Work to be completed: Using the listing below, determine the count of lines with the word "numbered" and reply only with it.

Source data:
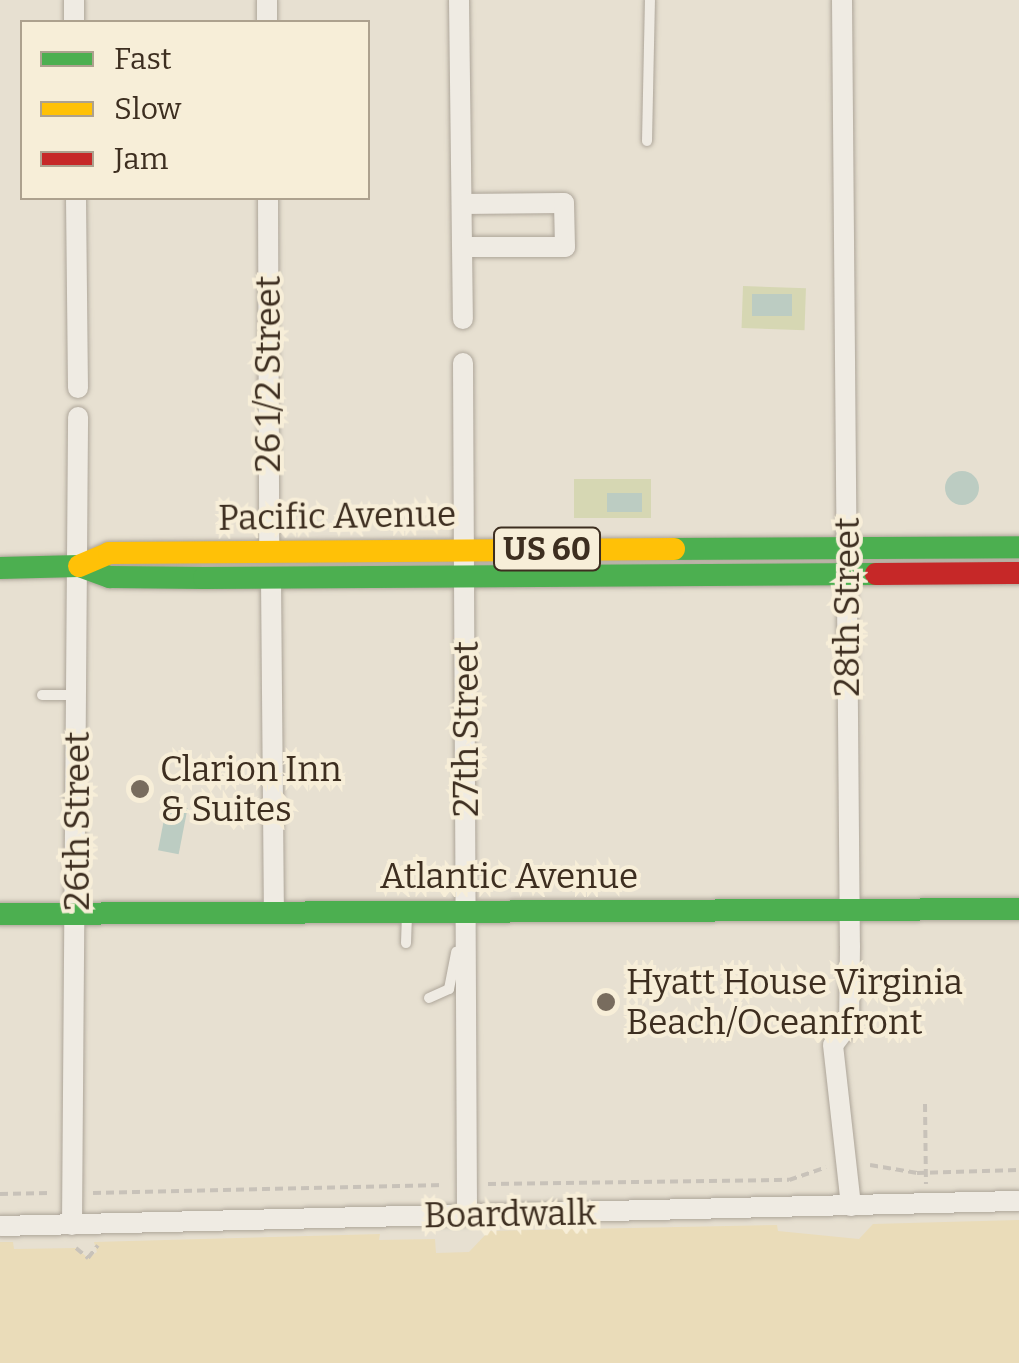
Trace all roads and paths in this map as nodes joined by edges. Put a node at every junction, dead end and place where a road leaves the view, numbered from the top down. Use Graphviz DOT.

==

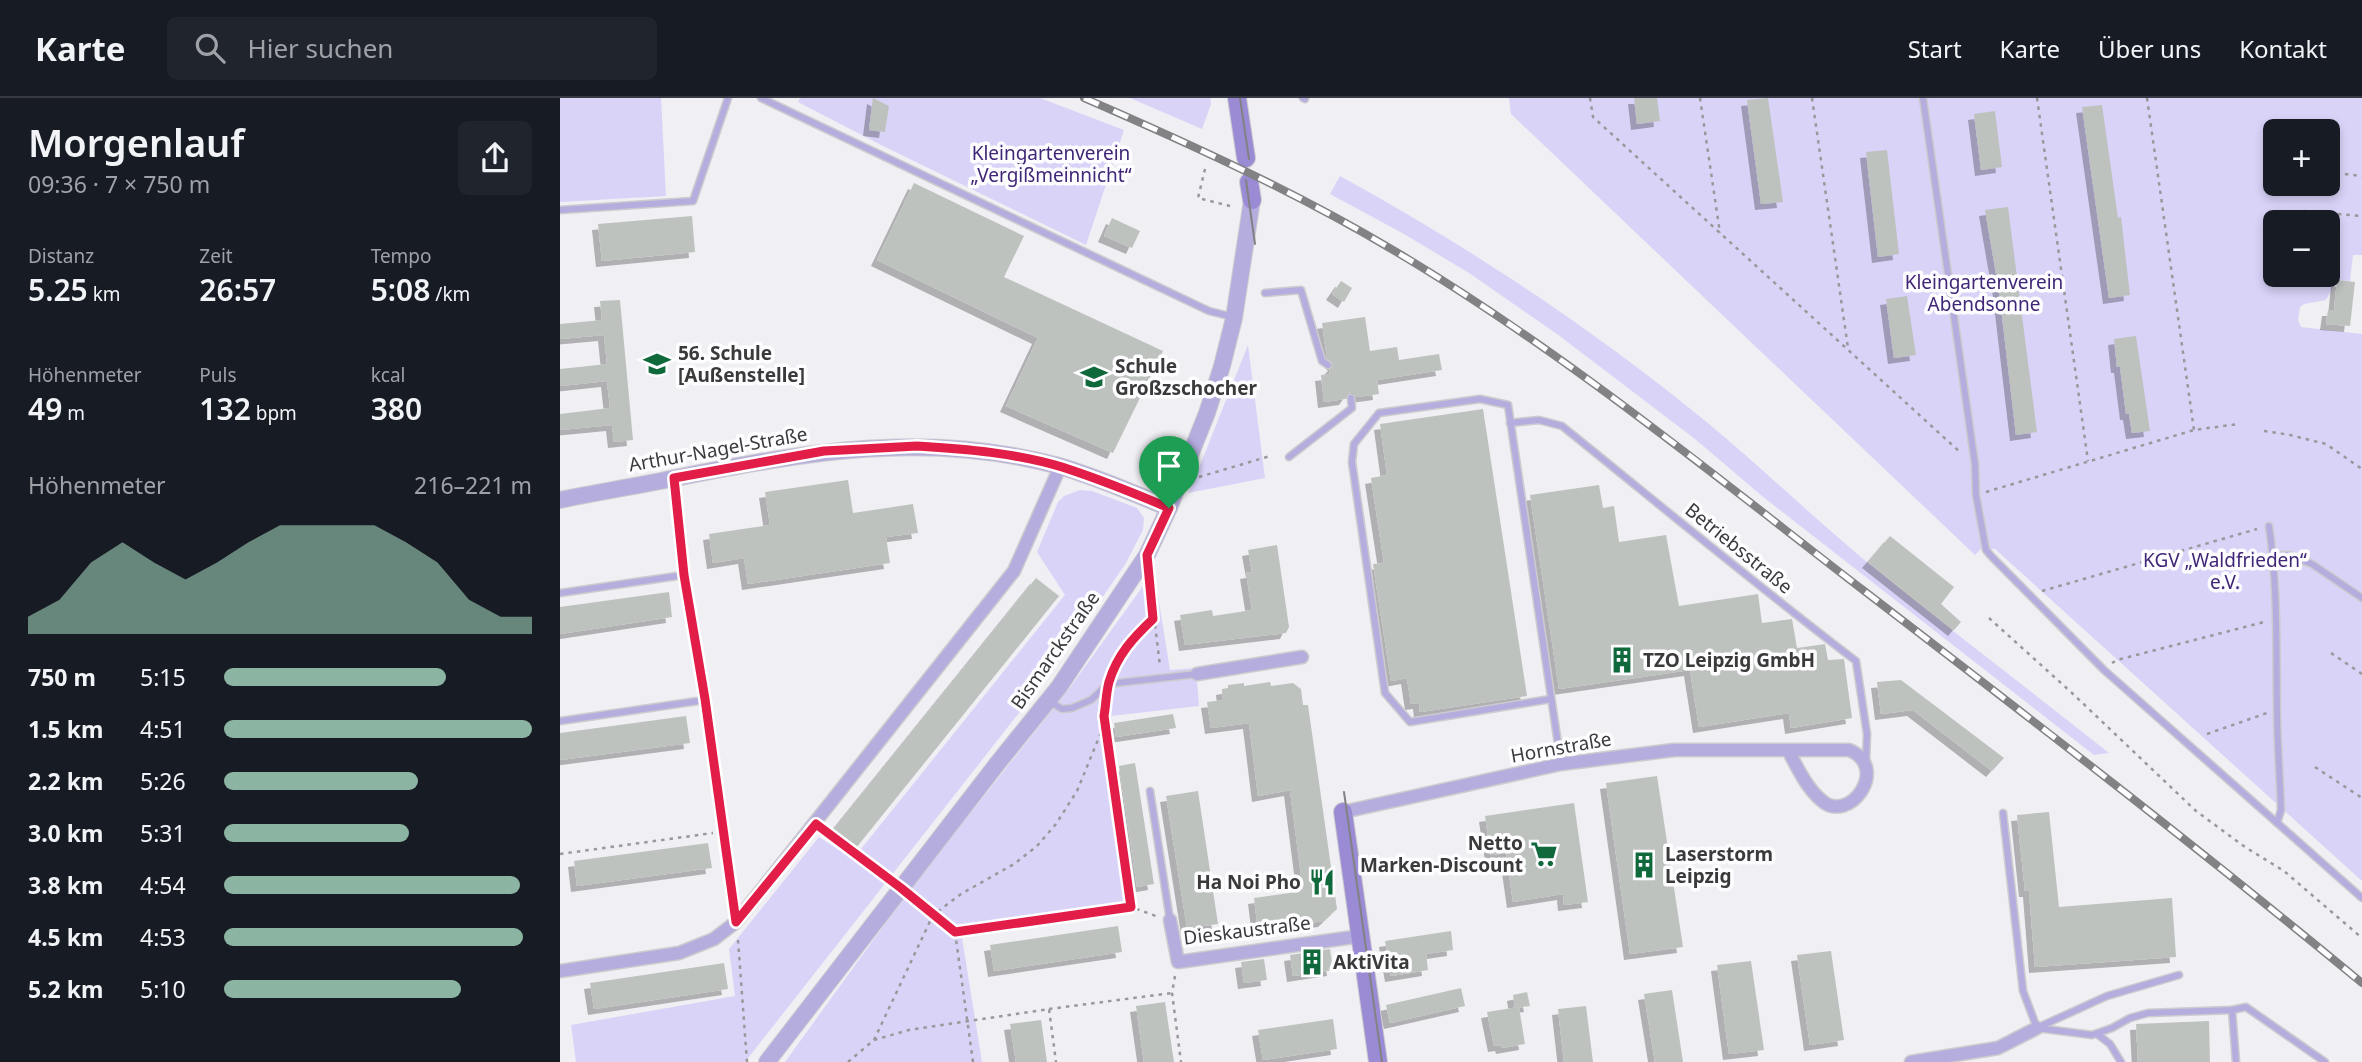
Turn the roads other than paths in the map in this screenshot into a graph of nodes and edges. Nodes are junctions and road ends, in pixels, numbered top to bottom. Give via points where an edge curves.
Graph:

Expected output: 2